Want to Reach Millennials, Start with the Beautiful

In a recent article at Vice.com, I was struck by a paraphrased statement taken from Fr. Robert Barron, a Catholic priest and prolific blogger, and made by Brother Bryan Kerns.  The statement Kerns made is, “You can’t start with the true, with propositional truths. You have to start with something else.  Start with beautiful.”  

I did a little quick digging and found this excellent article by Fr. Barron on Evangelizing through Beauty.  I love this teaching by Fr.

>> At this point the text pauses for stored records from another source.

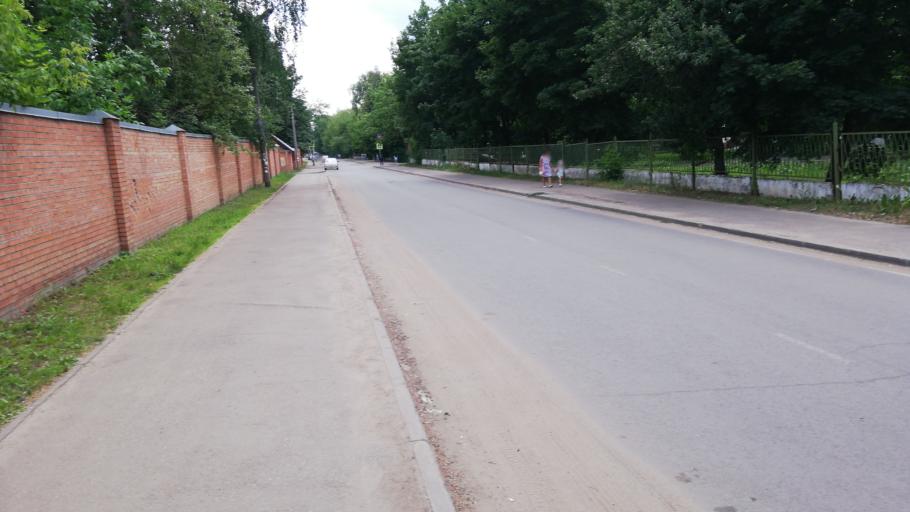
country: RU
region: Jaroslavl
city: Yaroslavl
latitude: 57.6396
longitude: 39.8658
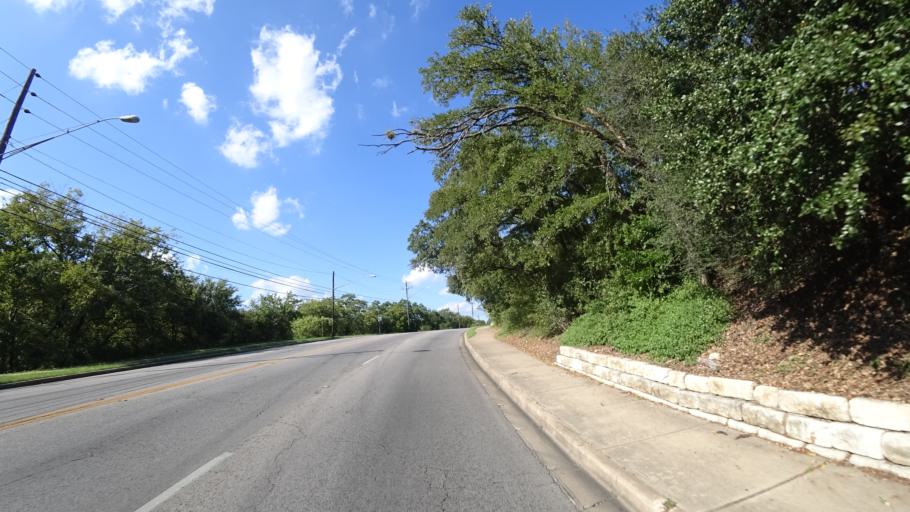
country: US
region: Texas
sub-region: Travis County
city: Austin
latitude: 30.2968
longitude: -97.7489
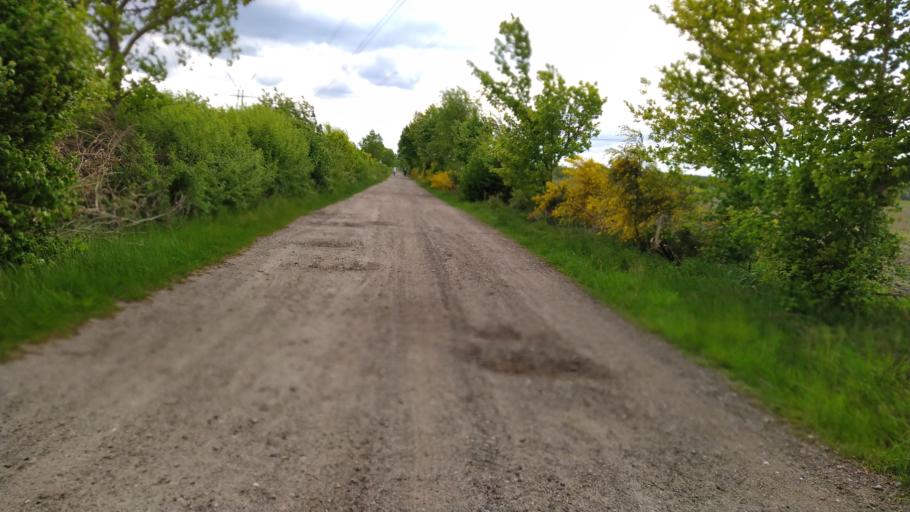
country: DE
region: Lower Saxony
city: Ahlerstedt
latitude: 53.3793
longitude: 9.3983
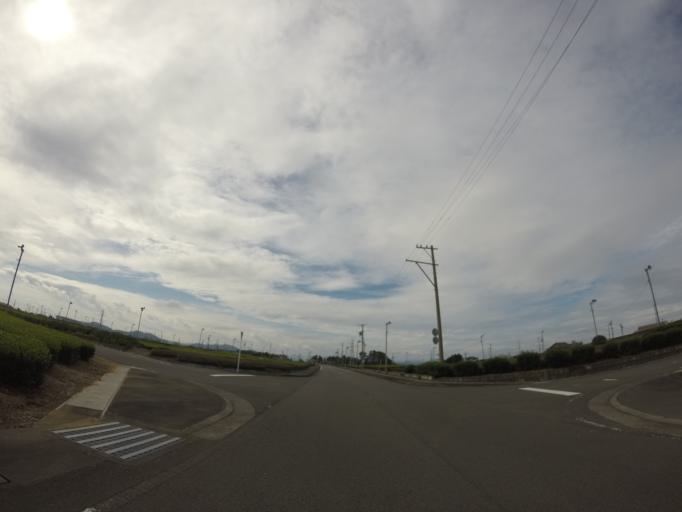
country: JP
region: Shizuoka
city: Kanaya
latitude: 34.8014
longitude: 138.1405
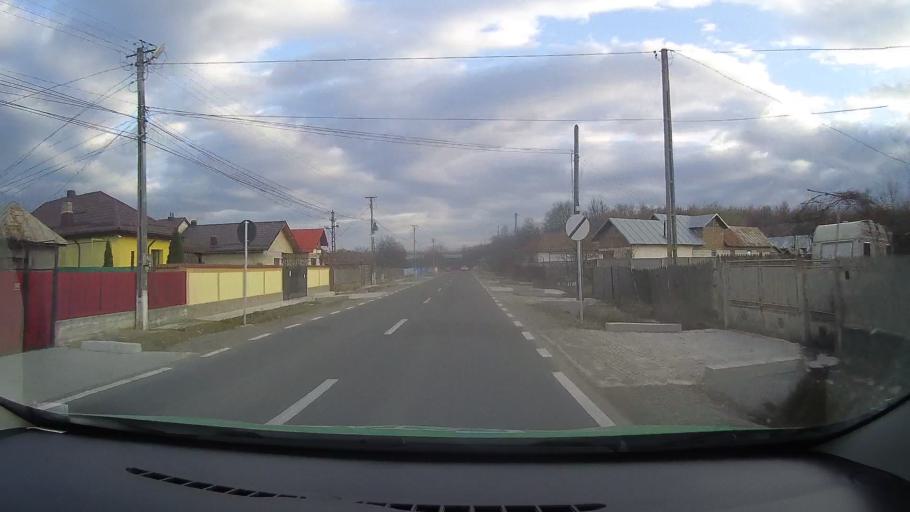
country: RO
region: Dambovita
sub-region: Comuna I. L. Caragiale
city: Mija
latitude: 44.9188
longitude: 25.6886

Barron:

“The pattern is more or less as follows:  first the beautiful (how wonderful!), then the good (I want to participate!) and finally the true (now I understand!).  A young man watches a skillfully played game of baseball, and it awakens in him a profound desire to play as well as those whom he admired; and then the actual playing of the game teaches him, from the inside, the rules and rhythms of baseball.  A completely inadequate way of drawing a kid into the world of baseball would be to start with a clarification of the rules or with a set of drills.  Rather, show him the beauty of baseball, and he will want to play, and having played, he will know.” 

This is a great model for churches to use to engage Millennials.  If we truly want to reach Millennials we must start with beauty, with wonder.  Beauty and wonder can be established and discovered in your church if you choose to reclaim the arts, foster community, bring hope to the hopeless through acts of mercy, and by eliminating the injustices in our world.  

The good news of Jesus brings peace.  The good news of Jesus brings salvation and justice for all of creation.  So much so that the “watchmen lift up their voices and together they shout with joy.” (Isa. 52:7-10)  In what ways can your church be more intentional in reaching millennials by starting with beauty?

In the words of Fr. Barron, “I wonder whether this winsome aesthetic approach might prove more fruitful in a postmodern culture so instinctively skeptical of dogma either intellectual or moral.”